Marty Jones, Conyers city councilman
CONYERS -- When Marty Jones was first elected to the City Council in 1988, Conyers looked much different than it does today.
At that time, the Ga. Highway 138/Interstate 20 interchange was not congested with traffic from The Home Depot or Walmart. Flat Shoals Road was where Ga. Highways 20 and 138 split, instead of where Lowe's now sits.
"Then, virtually no commercial development was in place," said Jones, who served at his last City Council meeting on Dec. 7. "The city itself the first 15 years had less than 10,000 people."
Since then, however, population in Conyers has soared, along with commercial development throughout Rockdale County. According to U.S. Census figures, Conyers' population increased by more than 42 percent between 2000 and 2010, far outpacing the 18 percent growth statewide during that same period.
He said the commercial growth, not only from Walmart and The Home Depot, but also larger industries such as Pratt Industries, has been a tremendous benefit to Conyers.

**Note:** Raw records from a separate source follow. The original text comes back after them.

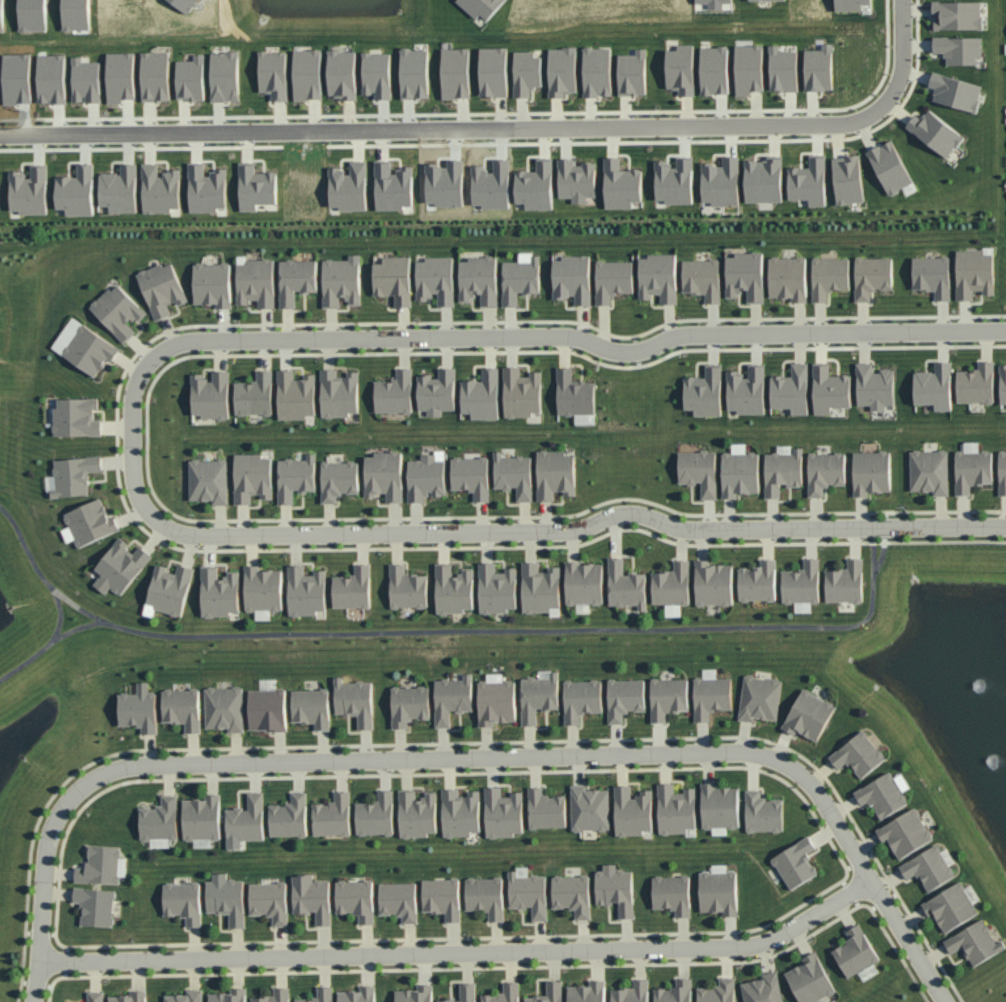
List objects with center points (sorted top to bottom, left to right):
building: (766, 0)
building: (715, 3)
building: (185, 4)
building: (852, 5)
building: (482, 7)
building: (34, 15)
building: (77, 15)
building: (2, 16)
building: (959, 16)
building: (960, 50)
road: (900, 54)
building: (750, 69)
building: (820, 69)
building: (784, 70)
building: (682, 71)
building: (716, 71)
building: (564, 72)
building: (599, 72)
building: (494, 73)
building: (415, 74)
building: (456, 74)
building: (528, 74)
building: (634, 74)
building: (274, 75)
building: (308, 75)
building: (343, 75)
building: (378, 75)
building: (156, 77)
building: (225, 77)
building: (121, 78)
building: (53, 79)
building: (191, 80)
building: (86, 81)
building: (957, 93)
road: (443, 129)
building: (937, 133)
building: (891, 168)
building: (849, 180)
building: (577, 181)
building: (764, 181)
building: (675, 183)
building: (722, 183)
building: (809, 184)
building: (622, 186)
building: (537, 187)
building: (257, 188)
building: (349, 188)
building: (394, 188)
building: (161, 190)
building: (207, 190)
building: (120, 191)
building: (30, 192)
building: (77, 193)
building: (976, 272)
building: (746, 275)
building: (933, 275)
building: (830, 276)
building: (873, 276)
building: (522, 277)
building: (660, 277)
building: (789, 277)
building: (395, 278)
building: (574, 278)
building: (703, 278)
building: (297, 279)
building: (437, 279)
building: (480, 279)
building: (614, 279)
building: (342, 280)
building: (257, 282)
building: (214, 283)
building: (163, 288)
building: (119, 311)
building: (67, 335)
road: (505, 337)
building: (91, 350)
building: (978, 383)
building: (1003, 385)
building: (875, 386)
building: (936, 386)
building: (792, 389)
building: (748, 390)
building: (831, 390)
building: (438, 391)
building: (522, 392)
building: (705, 392)
building: (340, 393)
building: (395, 393)
building: (212, 395)
building: (256, 395)
building: (296, 395)
building: (483, 395)
building: (576, 397)
building: (77, 416)
building: (974, 467)
building: (784, 469)
building: (700, 471)
building: (931, 471)
building: (826, 472)
building: (873, 472)
building: (741, 473)
building: (1003, 473)
building: (515, 474)
building: (556, 474)
building: (75, 475)
building: (385, 475)
building: (428, 476)
building: (472, 476)
building: (253, 477)
building: (297, 477)
building: (340, 479)
building: (210, 480)
building: (91, 522)
road: (569, 532)
building: (121, 567)
building: (760, 581)
building: (585, 583)
building: (715, 583)
building: (803, 583)
building: (846, 583)
building: (627, 585)
building: (673, 585)
building: (353, 588)
building: (408, 588)
building: (541, 588)
building: (171, 589)
building: (264, 589)
building: (498, 589)
building: (455, 590)
building: (306, 591)
building: (220, 593)
building: (540, 695)
building: (670, 697)
building: (712, 697)
building: (453, 698)
building: (626, 698)
building: (761, 698)
building: (583, 699)
building: (355, 701)
building: (497, 702)
building: (410, 705)
building: (269, 706)
building: (312, 707)
building: (139, 708)
building: (183, 708)
building: (225, 708)
building: (810, 715)
building: (859, 754)
road: (334, 759)
building: (884, 795)
building: (721, 806)
building: (547, 809)
building: (590, 809)
building: (677, 810)
building: (634, 812)
building: (461, 813)
building: (504, 813)
building: (764, 813)
building: (418, 814)
building: (376, 815)
building: (333, 816)
building: (290, 817)
building: (203, 818)
building: (161, 819)
building: (247, 820)
building: (907, 833)
building: (797, 863)
building: (616, 889)
building: (720, 892)
building: (673, 894)
building: (573, 895)
road: (879, 895)
building: (487, 896)
building: (227, 898)
building: (313, 898)
building: (443, 898)
building: (357, 899)
building: (270, 901)
building: (400, 901)
building: (183, 902)
building: (96, 906)
building: (952, 907)
building: (976, 943)
building: (857, 952)
road: (462, 954)
building: (812, 979)
building: (764, 989)
building: (719, 991)
building: (589, 992)
building: (676, 992)
building: (465, 993)
building: (550, 993)
building: (417, 994)
building: (506, 994)
building: (321, 995)
building: (359, 995)
building: (96, 996)
building: (230, 996)
building: (275, 996)
building: (131, 997)
building: (187, 997)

"When things are good and things are growing -- whether you add a Walmart or a Pratt Industries -- you are adding to the tax digest that helps fund everything you do," Jones said.
Another significant development during Jones' tenure was when the 1996 Olympics chose Conyers for one of its venues.

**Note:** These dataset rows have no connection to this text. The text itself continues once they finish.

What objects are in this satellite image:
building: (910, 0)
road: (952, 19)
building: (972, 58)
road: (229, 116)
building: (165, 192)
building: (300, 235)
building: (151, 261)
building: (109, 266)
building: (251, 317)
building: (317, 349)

"Landing the Olympics was huge, although, truthfully, I'm not sure we knew what we were getting into when we got it, but it worked out pretty good for us," he said.
Like most things, the significant growth brought not only opportunities but also challenges.
"At the time (I was first elected), the city ran the water and sewer system," Jones said. "Where water and, in particular, sewer service was determined where the growth was going to be. We spent a lot of time on that part of the puzzle until the city sold the water and sewer system to the county."
Jones said he was unprepared for the animus that developed between city officials and residents in the unincorporated parts of Rockdale County over the water system.
"It was a challenge because there was a lot of resentment over the rate differential between the city and the county. There was a lot of infighting as result of that, and for me I didn't realize that when I first was on the council," he said.
Over time, though, he said that animosity has diminished.
In recent years, Jones said the City Council has focused more on revitalization of Olde Town. It was significant, he said, in 2007, when Conyers joined the Main Street Program.
"I think we elected officials now who recognize the work and effort it takes to do this and the redevelopment we're trying to spur in the historic district," he said.
The faltering economy has forced the city to readjust some of its expectations, but at the same time be poised for when things begin to turn around.
"With revenue falling for the city, it's been a little harder trying to balance what we need to do and at the same time provide for our employees, who are the ones who do the work," Jones said. "When something good happens, it's not us elected officials doing the work, it's the city's employees."
He said the city has also taken significant steps in preparation for when the economy does improve, including purchasing abandoned property in the historic district that can be redeveloped as well as tightening commercial and residential development ordinances.
Looking ahead, Jones said exercising patience will be a challenge facing elected officials. Because growth has been relatively flat, the instinct will be to welcome any new development, regardless of its quality.
"I think a challenge will be being able to say no to people who will want to come in and build cookie-cutter developments," he said. "We need to wait for the right developer because I think we have a pretty good product here."
Even with all the changes in Conyers, Jones said his goals over the last 22 years have not changed that much.
"I want to keep the quaint feel of the community, what the city has always had, and grow it responsibly while at the same time keeping the tax burden on the citizens as low as possible," he said.
Jones said the time was right for him to step down from the City Council, and he is encouraged by the election of John Fountain.
"I think I've done a fair job and I believe I would continue to do a fair job, but I also believe that when people behind you are willing to do the job, good leaders give them the opportunity," he said. "It will mean a little different voice, a different perspective, and that's good."
Jones admits that he is probably more outspoken than most elected officials, but said he has tried to follow over the last 22 years some advice given him by a friend, who said: "When you're up there and you're discussing an issue and trying to a make a point, be as civil as possible and be able to have a beer or cup of coffee with that person when it's over. If you can't, then you did something wrong."
Jones said under the leadership of Mayor Randy Mills, the Conyers City Council has been able to adopt that philosophy, and has remained friendly and collegial.
"It's been a real privilege to work with them," he said. "I want to give a big thank you to the community for letting me serve this long."